On his search for direction in life, he wandered into Andrew McIlroy’s acting class and both their lives changed forever.
McIlroy talked to “Good Morning America” Wednesday about Monteith.
“Cory walked in off the street, into a room where acting was happening and never left,” said McIlroy, who gave Monteith free acting classes in exchange for cleaning McIlroy’s acting studio.
Cory would clean up the studio and in exchange Mcilroy would give him free acting classes.. That’s how their friendship
The two never lost their connection. In fact, McIlroy became one of Monteith’s dearest friends. They would often take long walks together.
The popular star of “Glee” died in Vancouver on Saturday of a mixed drug toxicity involving heroin and alcohol, according to the British Columbia Coroners Service. Monteith was 31 years old.
His death has been hard on McIlroy.
“I don’t like to talk about him – I don’t want him to be a past tense …,” he told “GMA.” “It was a shock, it’s always a shock. You live with hope. I never walked away from Cory thinking ‘Oh my God, I hope you’re OK.”‘
Monteith sat in one of McIlroy’s acting classes shortly before his death. He sat in the studio with his hat pulled down low, wanting to soak up the experience without being noticed by anyone. He gave no indication of a man slipping back into addiction, McIlroy said.
“I think we just have to understand that the disease of addiction makes you think you’re driving the car and then it slowly moves you into the passenger side and it starts to drive …
“It just lies in wait,” he said. “Cory tried really, really hard to keep it at bay.”

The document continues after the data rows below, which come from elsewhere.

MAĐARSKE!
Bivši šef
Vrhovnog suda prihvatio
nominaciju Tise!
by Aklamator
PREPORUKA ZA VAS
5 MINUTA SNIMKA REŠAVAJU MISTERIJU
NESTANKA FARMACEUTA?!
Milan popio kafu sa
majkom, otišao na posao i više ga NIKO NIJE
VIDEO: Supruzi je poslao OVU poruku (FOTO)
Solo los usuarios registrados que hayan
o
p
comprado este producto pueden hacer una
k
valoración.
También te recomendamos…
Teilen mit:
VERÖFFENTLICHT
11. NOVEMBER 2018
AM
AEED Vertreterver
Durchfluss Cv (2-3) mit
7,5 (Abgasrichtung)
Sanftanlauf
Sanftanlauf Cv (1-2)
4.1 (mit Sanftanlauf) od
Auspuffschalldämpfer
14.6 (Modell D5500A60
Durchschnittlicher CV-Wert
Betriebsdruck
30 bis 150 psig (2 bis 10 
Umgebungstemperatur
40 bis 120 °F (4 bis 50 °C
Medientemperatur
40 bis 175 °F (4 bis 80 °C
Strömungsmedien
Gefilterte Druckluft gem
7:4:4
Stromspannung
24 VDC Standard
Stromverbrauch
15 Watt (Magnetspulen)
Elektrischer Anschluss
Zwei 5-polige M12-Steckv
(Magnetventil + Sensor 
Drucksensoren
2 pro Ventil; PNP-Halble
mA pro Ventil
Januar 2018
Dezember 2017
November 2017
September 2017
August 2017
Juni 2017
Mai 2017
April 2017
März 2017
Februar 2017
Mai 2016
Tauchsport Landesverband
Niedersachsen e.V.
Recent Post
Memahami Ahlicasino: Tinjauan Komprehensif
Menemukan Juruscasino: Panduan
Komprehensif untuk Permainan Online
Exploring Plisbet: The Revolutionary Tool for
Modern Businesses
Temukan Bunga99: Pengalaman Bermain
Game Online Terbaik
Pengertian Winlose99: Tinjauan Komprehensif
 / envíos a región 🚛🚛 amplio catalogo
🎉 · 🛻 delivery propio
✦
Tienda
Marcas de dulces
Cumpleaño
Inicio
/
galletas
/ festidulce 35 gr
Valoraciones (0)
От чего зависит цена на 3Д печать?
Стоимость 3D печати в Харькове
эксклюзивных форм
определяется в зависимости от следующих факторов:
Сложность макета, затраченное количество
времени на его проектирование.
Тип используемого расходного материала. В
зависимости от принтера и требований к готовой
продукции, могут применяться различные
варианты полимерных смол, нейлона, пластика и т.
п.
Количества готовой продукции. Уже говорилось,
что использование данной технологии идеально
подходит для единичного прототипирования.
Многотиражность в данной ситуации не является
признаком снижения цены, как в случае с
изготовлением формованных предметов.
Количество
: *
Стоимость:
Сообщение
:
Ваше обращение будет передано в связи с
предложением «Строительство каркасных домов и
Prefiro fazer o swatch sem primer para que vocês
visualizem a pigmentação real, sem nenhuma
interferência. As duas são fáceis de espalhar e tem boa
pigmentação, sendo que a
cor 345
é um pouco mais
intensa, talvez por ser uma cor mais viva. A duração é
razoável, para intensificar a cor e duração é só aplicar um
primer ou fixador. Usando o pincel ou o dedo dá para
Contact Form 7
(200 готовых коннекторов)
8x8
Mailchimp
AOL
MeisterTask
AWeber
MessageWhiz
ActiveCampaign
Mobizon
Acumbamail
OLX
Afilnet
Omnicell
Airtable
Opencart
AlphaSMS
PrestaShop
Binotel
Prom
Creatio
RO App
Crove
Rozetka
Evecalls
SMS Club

McIlroy said Monteith wasn’t hanging around with a bad crowd, but rather, was spending time with old friends he’d acted with years ago. He’d just come off doing a solo nature hike in the woods and he wanted to see those old friends before he returned to Hollywood for the new season of “Glee.”
He never quite understood his stardom, McIlroy said.
“Even though you love me, I don’t know that I deserve it and even though you like my show, I don’t know that I’m very good at it,” McIlroy recalled Monteith saying.
“He was surprised at every compliment he got. And grateful for every compliment he got,” McIlroy added.